Exercise requirements -
Word-for-word transcription needed. Include every entry below but no pictures.

Input data -
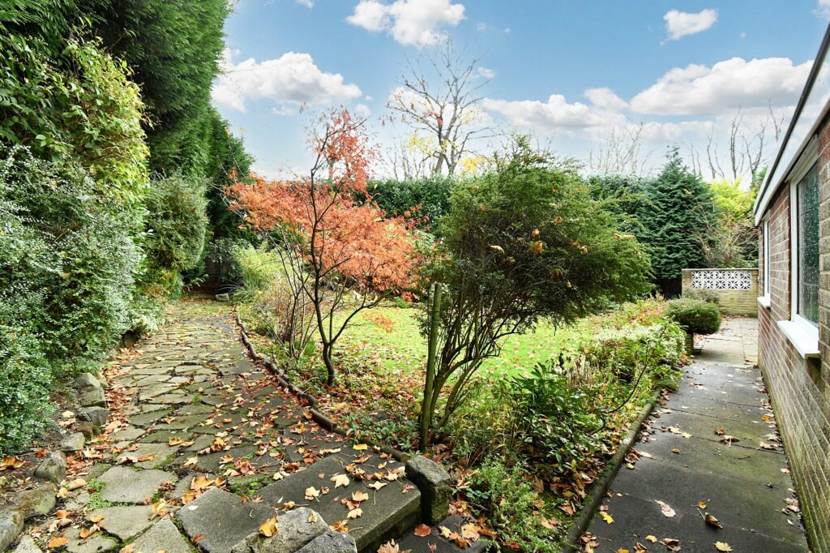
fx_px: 346
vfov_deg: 77.3
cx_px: 415
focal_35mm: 15
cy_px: 276
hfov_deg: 100.4
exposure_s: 1/80
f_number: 10
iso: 1600
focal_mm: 10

Task solution -
fx_px: 346
vfov_deg: 77.3
cx_px: 415
focal_35mm: 15
cy_px: 276
hfov_deg: 100.4
exposure_s: 1/80
f_number: 10
iso: 1600
focal_mm: 10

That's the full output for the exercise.